● **Texto extraído**
......

Há sempre novidades para descobrir. Claro que há uma grande identificação e conheço as pessoas, mas vamos iniciar uma nova etapa. Estou feliz por estar aqui.
Não devia estar a preparar a pré-época de uma equipa da Liga?
[Pensativo] Acima de tudo, sou treinador. Tomei uma decisão que me prejudicou claramente a carreira, uma decisão sem pensar, num prazo de duas horas, mas o que gosto é de treinar e estar em sítios onde gostem de mim.
Está a falar da ida para o Arouca?
Sim. Na altura, decidi sair do Boavista e, naquele espaço de tempo, por uma questão até de solidariedade com os meus adjuntos, tinha de arranjar uma solução e aceitei o Arouca. Era um risco grande.
A saída do Boavista está mal explicada. É tabu falar do tema?
Preferia não falar. Foi uma decisão baseada num contexto que se estava a passar. Optei por sair.
Alguém tentou demovê-lo?
Não. Foi tudo rápido e, se calhar, as pessoas também acharam que seria a melhor solução. Não me interessa justificar a decisão, é perder tempo. Quando se opta por esse caminho é porque as pessoas não se sentem bem.
Saiu magoado?
Não.
Voltava a treinar o Boavista?
Sim, não tinha problema nenhum. É, sem dúvida, um clube especial, mas agora estou focado neste novo projeto.
O Penafiel dá-lhe a possibilidade de reencontrar a paixão do jogo e do treino?
Sem dúvida. É um projeto aliciante, numa liga muito difícil.
A fasquia está alta.
Sei disso, é normal. Nas últimas três subidas do Penafiel, estive sempre presente nas equipas técnicas, a última como líder. Conheço a herança.

......

● **Listagem de dados**
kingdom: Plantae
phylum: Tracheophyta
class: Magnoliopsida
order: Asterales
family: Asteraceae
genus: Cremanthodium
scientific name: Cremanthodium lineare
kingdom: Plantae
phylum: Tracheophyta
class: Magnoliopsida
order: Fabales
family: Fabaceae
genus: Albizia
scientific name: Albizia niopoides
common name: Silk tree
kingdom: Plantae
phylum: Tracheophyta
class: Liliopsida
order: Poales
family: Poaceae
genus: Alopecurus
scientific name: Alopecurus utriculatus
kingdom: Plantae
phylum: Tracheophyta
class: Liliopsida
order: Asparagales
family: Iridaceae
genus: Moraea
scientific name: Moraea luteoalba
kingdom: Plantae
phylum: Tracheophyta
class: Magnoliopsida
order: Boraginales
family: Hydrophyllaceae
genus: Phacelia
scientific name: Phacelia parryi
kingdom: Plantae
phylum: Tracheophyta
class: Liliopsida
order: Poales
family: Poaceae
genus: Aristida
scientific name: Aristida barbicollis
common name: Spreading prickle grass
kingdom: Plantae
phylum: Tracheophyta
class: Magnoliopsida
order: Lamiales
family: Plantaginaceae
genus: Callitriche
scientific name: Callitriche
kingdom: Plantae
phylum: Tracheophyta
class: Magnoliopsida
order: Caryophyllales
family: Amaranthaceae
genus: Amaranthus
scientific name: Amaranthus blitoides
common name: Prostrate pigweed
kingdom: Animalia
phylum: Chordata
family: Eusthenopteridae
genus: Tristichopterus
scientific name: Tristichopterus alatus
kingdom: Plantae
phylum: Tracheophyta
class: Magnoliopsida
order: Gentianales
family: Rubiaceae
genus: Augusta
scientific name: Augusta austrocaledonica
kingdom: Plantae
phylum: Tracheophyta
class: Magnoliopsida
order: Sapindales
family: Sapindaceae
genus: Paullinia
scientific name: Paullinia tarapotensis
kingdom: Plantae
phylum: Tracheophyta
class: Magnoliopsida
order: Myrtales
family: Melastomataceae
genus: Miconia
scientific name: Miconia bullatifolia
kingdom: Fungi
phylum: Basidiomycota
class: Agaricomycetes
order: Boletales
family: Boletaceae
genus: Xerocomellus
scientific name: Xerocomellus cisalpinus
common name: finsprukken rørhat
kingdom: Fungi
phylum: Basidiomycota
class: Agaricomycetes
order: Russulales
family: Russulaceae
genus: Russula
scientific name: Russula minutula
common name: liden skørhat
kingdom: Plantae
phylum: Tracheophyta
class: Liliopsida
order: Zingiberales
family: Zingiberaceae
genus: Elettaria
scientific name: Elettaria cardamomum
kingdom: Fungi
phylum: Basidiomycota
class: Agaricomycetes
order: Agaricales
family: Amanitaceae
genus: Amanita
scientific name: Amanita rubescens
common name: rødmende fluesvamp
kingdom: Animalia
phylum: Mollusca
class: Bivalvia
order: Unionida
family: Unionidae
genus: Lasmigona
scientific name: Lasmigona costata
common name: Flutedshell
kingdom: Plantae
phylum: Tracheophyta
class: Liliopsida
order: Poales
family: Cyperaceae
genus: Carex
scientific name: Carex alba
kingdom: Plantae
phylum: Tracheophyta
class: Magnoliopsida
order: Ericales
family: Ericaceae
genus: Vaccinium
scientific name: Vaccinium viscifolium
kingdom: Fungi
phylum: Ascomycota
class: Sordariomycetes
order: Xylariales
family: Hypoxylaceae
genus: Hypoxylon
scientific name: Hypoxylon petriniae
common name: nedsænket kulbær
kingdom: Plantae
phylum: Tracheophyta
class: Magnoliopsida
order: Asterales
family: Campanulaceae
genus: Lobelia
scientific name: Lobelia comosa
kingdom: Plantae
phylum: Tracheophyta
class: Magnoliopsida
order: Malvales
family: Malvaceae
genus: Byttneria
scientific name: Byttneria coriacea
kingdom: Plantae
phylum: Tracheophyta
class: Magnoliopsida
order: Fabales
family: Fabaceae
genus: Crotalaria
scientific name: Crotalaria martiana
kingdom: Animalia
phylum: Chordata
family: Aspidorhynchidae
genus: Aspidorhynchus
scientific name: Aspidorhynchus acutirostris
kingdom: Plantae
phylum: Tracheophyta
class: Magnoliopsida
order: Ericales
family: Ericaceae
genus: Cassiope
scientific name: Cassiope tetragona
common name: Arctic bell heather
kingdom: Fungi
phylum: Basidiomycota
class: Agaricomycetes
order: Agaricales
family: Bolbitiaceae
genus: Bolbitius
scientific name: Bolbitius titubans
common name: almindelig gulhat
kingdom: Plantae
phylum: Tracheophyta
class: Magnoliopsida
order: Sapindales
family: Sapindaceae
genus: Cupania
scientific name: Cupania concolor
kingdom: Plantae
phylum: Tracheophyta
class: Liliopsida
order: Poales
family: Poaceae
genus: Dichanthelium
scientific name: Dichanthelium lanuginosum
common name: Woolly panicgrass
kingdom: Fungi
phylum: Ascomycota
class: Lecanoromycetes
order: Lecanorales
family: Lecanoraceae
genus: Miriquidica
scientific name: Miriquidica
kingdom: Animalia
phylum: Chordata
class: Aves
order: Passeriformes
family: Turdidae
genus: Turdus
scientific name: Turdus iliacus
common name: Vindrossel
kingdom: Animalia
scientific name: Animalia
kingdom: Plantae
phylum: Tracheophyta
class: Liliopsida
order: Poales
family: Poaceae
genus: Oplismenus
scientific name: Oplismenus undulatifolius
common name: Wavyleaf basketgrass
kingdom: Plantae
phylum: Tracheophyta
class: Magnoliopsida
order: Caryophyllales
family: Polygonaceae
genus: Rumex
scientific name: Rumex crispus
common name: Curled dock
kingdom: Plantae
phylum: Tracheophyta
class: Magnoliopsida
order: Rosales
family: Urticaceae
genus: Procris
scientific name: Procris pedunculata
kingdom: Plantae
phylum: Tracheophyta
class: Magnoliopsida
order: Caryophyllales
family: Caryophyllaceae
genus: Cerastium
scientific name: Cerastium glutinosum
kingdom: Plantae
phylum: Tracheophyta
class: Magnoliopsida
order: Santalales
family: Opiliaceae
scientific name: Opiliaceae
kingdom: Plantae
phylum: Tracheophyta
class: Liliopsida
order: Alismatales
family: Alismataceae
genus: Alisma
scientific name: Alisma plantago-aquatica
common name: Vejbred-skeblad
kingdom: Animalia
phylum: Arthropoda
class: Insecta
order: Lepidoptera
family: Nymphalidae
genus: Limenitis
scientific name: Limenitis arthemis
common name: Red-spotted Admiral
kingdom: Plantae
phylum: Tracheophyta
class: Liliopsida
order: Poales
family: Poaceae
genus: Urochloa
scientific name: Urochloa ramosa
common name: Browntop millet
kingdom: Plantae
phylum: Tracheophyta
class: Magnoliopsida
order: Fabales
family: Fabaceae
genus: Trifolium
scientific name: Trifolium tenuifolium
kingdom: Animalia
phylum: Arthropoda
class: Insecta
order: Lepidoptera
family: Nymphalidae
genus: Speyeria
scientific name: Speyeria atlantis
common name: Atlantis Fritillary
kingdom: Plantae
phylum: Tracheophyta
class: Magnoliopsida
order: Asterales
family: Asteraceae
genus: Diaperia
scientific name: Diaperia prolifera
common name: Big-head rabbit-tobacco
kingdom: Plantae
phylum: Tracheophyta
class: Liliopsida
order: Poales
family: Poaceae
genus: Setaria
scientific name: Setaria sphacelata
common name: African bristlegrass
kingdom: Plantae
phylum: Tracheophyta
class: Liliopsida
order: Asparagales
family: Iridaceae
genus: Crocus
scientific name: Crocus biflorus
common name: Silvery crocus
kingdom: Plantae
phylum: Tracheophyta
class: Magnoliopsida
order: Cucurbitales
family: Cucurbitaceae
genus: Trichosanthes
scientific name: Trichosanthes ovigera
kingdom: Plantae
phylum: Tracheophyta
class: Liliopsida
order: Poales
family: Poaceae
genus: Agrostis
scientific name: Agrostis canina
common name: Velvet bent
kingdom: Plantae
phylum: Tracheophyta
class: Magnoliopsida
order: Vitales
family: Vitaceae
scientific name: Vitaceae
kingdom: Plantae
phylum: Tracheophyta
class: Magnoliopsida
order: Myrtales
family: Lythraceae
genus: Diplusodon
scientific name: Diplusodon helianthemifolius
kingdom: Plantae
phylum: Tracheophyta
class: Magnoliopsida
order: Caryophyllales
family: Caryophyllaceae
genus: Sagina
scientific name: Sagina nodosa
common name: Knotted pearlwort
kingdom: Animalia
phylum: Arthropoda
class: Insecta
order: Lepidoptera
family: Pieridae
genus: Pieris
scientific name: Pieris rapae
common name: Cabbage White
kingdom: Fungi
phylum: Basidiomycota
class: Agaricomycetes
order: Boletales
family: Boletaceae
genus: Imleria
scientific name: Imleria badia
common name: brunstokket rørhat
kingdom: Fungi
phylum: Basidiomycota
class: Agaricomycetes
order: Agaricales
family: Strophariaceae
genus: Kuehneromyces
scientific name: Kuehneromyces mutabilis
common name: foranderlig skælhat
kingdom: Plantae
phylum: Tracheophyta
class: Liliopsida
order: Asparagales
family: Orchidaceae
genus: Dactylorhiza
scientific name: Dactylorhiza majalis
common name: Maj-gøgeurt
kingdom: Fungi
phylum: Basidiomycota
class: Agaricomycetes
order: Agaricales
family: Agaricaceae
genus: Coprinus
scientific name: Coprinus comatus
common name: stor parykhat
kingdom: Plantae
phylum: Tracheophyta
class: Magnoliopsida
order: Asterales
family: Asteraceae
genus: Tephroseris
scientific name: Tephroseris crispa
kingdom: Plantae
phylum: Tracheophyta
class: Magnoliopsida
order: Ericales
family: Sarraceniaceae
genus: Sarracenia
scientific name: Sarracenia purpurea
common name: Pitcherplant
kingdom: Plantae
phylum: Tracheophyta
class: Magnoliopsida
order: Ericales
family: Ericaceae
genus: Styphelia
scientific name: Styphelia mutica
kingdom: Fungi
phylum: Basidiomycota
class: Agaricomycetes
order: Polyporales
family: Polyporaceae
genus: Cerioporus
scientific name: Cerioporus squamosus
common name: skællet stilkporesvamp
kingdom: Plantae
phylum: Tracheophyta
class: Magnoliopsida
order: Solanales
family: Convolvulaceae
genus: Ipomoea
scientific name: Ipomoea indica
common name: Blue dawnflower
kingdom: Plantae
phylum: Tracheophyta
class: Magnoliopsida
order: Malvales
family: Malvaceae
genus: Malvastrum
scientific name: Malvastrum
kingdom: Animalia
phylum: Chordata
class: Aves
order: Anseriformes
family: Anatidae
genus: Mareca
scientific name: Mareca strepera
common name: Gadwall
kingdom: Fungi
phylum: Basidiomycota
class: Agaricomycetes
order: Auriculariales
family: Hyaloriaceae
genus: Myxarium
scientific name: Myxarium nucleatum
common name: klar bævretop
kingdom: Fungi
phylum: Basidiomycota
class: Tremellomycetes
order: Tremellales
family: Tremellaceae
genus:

......

● **Tarefa 1**
Segundo a entrevista ao treinador, que clube aceitou ele treinar depois de sair do Boavista?
● **Tarefa 2**
Prossiga a entrevista ao treinador a partir da última resposta apresentada.
A listagem não é precisa para realizar nenhuma das tarefas.

● **Resposta final 1**
O Arouca.

● **Resposta final 2**
É preciso gerir essas expectativas? O que diz aos adeptos?
Preciso de fazer uma avaliação interna e, neste momento, não sou capaz. Temos uma equipa para construir e, à partida, há outros clubes com maiores recursos.
É melhor treinador agora do que há cinco anos, quando festejou a subida?
Claro. Se um treinador não evolui as coisas começam a andar para trás. Sinto-me mais preparado, com mais competência, mas a paixão é a mesma.
A última experiência no Cova da Piedade também podia ter sido um "caldinho"?
[Sorriso] Quando assinei pelo Cova da Piedade, a maioria dos meus amigos fez a mesma leitura e disseram que eu estava maluco. A equipa estava abaixo da linha de água, tinha pior ataque e defesa, e o grupo estava desfeito.
Arriscou muito.
Foi um desafio difícil, mas cumprimos o objetivo. Quando vencemos o Benfica B, a equipa ganhou um elã e conseguiu uma série de vitórias que deram estabilidade.
Viveu a experiência de ser adjunto. Tem alguma fonte de inspiração?
Estou agradecido a todos com quem trabalhei, mas não tenho uma identificação em particular. Curiosamente, muita gente diz que tenho um estilo de jogo defensivo, mas prefiro o futebol atacante e oitenta por cento dos meus treinos são de caráter ofensivo. Simplesmente, adapto-me ao que tenho à disposição.
Se for preciso, está pronto para dar uma aula de educação física?
Sim, sem problema. Exerci durante muitos anos e, no início, consegui conciliar com o futebol. Sempre quis ser treinador, mas, por questões familiares, durante alguns anos dei prioridade às aulas.
Quando é que se dedicou em exclusivo ao futebol?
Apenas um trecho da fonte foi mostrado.